Well, I don't understand too. I have task similar to yours, after many experiments, I'm not sure pthreads which use Pool & Threaded is multi-threading or multiprocessing.

0
Jared On

Echoing from the individual threads can be deceiving. I often find that they seem like they are executing before they are even called. I'd recommend avoiding echoing from inside threads, unless you don't care about the order, as it can be still be useful to test for specific circumstances, etc.

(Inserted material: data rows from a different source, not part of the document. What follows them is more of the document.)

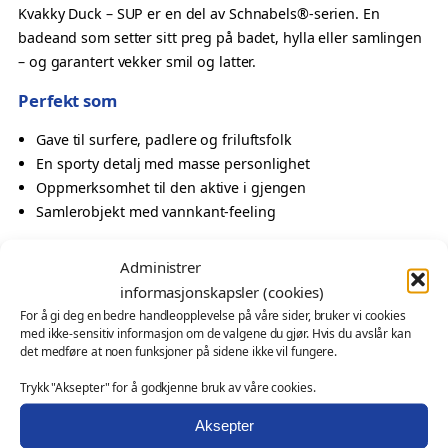
U
Kvakky Duck – SUP er en del av Schnabels®-serien. En
P
badeand som setter sitt preg på badet, hylla eller samlingen
–
– og garantert vekker smil og latter.
K
Perfekt som
v
a
Gave til surfere, padlere og friluftsfolk
k
En sporty detalj med masse personlighet
k
Oppmerksomhet til den aktive i gjengen
y
Samlerobjekt med vannkant-feeling
D
Også velegnet som
u
Administrer
c
profilprodukt for sportsklubb, reisemål eller
informasjonskapsler (cookies)
k
friluftsbransjen
For å gi deg en bedre handleopplevelse på våre sider, bruker vi cookies
a
med ikke-sensitiv informasjon om de valgene du gjør. Hvis du avslår kan
messeartikkel og kampanjeprodukt
n
det medføre at noen funksjoner på sidene ikke vil fungere.
kundegave – med eller uten logo
t
Trykk "Aksepter" for å godkjenne bruk av våre cookies.
a
Ønsker du profilering?
l
Aksepter
Denne modellen kan leveres med firmalogo eller
l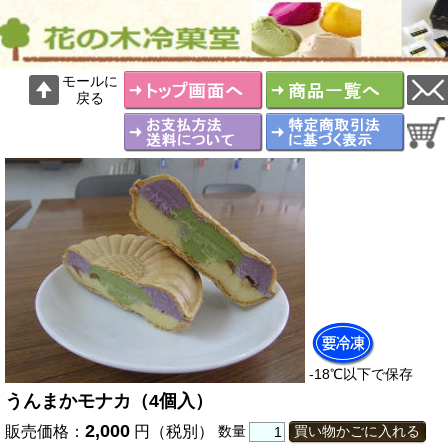
モールに
戻る
-18℃以下で保存
うんまかモナカ（4個入）
2,000
販売価格：
円（税別）
数量
買い物かごに入れる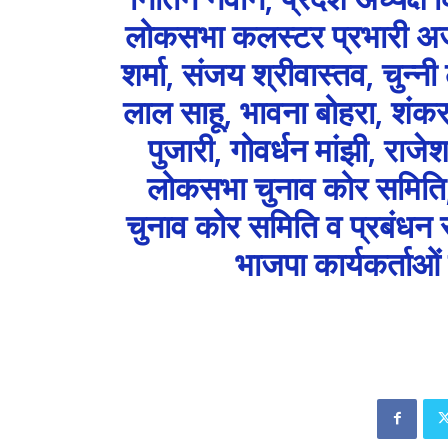
लोकसभा कलस्टर प्रभारी अ
शर्मा, संजय श्रीवास्तव, चुन्नी
लाल साहू, भावना बोहरा, शंक
पुजारी, गोवर्धन मांझी, राजे
लोकसभा चुनाव कोर समिति,
चुनाव कोर समिति व प्रबंधन स
भाजपा कार्यकर्ताओ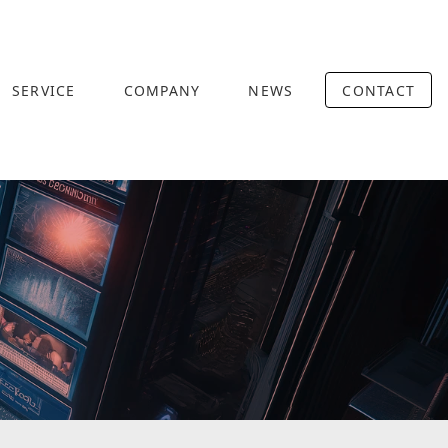
SERVICE
COMPANY
NEWS
CONTACT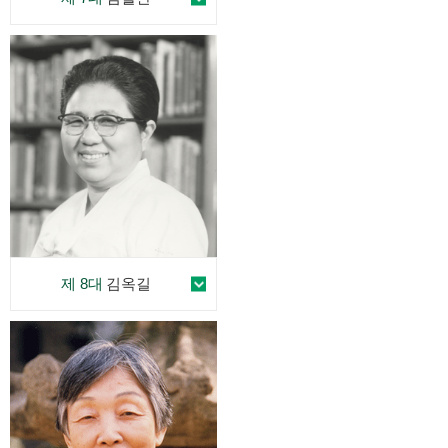
제 8대
김옥길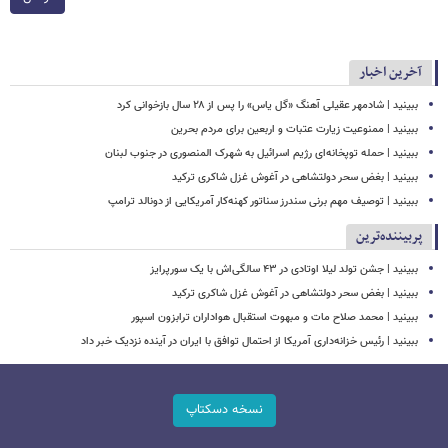
آخرین اخبار
ببینید | شادمهر عقیلی آهنگ «گل یاس» را پس از ۲۸ سال بازخوانی کرد
ببینید | ممنوعیت زیارت عتبات و اربعین برای مردم بحرین
ببینید | حمله توپخانه‌ای رژیم اسرائیل به شهرک المنصوری در جنوب لبنان
ببینید | بغض سحر دولتشاهی در آغوش غزل شاکری ترکید
ببینید | توصیف مهم برنی سندرز سناتور کهنه‌کار آمریکایی از دونالد ترامپ
پربیننده‌ترین
ببینید | جشن تولد لیلا اوتادی در ۴۳ سالگی‌اش با یک سورپرایز
ببینید | بغض سحر دولتشاهی در آغوش غزل شاکری ترکید
ببینید | محمد صلاح مات و مبهوت استقبال هواداران ترابزون اسپور
ببینید | رئیس خزانه‌داری آمریکا از احتمال توافق با ایران در آینده نزدیک خبر داد
نسخه دسکتاپ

Below is some code which should resolve any questions of when the code is executing, as this code sorts the results by the actual time they executed. (It's also a nice example of how to get results back from a thread pool.)

<?php
class Work extends Threaded {
    public $id;
    public $data;
    private $complete = false;
    public function __construct($id) {
        $this->id = $id;
    }

    public function run() {
        $temp = array();
        if ($this->id == 0) {
            echo "<pre>".$this->id . " started (from inside threaded)";
            $temp[] = array(microtime(true), $this->id . " started");
            sleep(3);
        }
        echo "<pre>".$this->id . " is ready (from inside threaded)";
        $temp[] = array(microtime(true), $this->id . " is ready");
        $this->data = (array) $temp; // note: it's important to cast as array, otherwise you will get a volitile
        $this->complete = true;
    }

    public function isDone() {
        return $this->complete;
    }
}

// we create a custom pool, to pass on our results
class ExamplePool extends Pool {
    public $dataAr = array(); // used to return data after we're done
    private $numTasks = 0; // counter used to know when we're done
    private $numCompleted = 0; // keep track of how many threads finished
    /**
     * override the submit function from the parent
     * to keep track of our jobs
     */
    public function submit(Threaded $task) {
        $this->numTasks++;
        parent::submit($task);
    }
    /**
     * used to wait until all workers are done
     */
    public function process() {
        // Run this loop as long as we have
        // jobs in the pool
        while ($this->numCompleted < $this->numTasks) {
            $this->collect(function (Work $task) {
                // If a task was marked as done, collect its results
                if ($task->isDone()) {
                    //this is how you get your completed data back out [accessed by $pool->process()]
                    $this->dataAr = array_merge($this->dataAr, $task->data);
                    $this->numCompleted++;
                }
                return $task->isDone();
            });
        }
        // All jobs are done
        // we can shutdown the pool
        $this->shutdown();
        return $this->dataAr;
    }
}

$pool = new ExamplePool(4);
for($i=0; $i<4; $i++) { 
    $pool->submit(new Work($i));
}
$retArr = $pool->process();
usort($retArr, 'sortResultsByTime'); // sort the results by time

// echo out the sorted results
echo "<br><br>";
for($i=0;$i<count($retArr);$i++){
    echo number_format($retArr[$i][0], 4, ".", "").' '.$retArr[$i][1]."\n";
}

function sortResultsByTime($a, $b) {
    return $a[0] > $b[0];
}
?>

Please note the code above yields this for me:

0 started (from inside threaded)
0 is ready (from inside threaded)
1 is ready (from inside threaded)
2 is ready (from inside threaded)
3 is ready (from inside threaded)

1609458117.8764 0 started
1609458117.8776 1 is ready
1609458117.8789 2 is ready
1609458117.8802 3 is ready
1609458120.8765 0 is ready

And as expected, the stuff echoed from inside the threads seems weird, however if you store the results, and sort them by the time they were executed, you can see it acts as expected.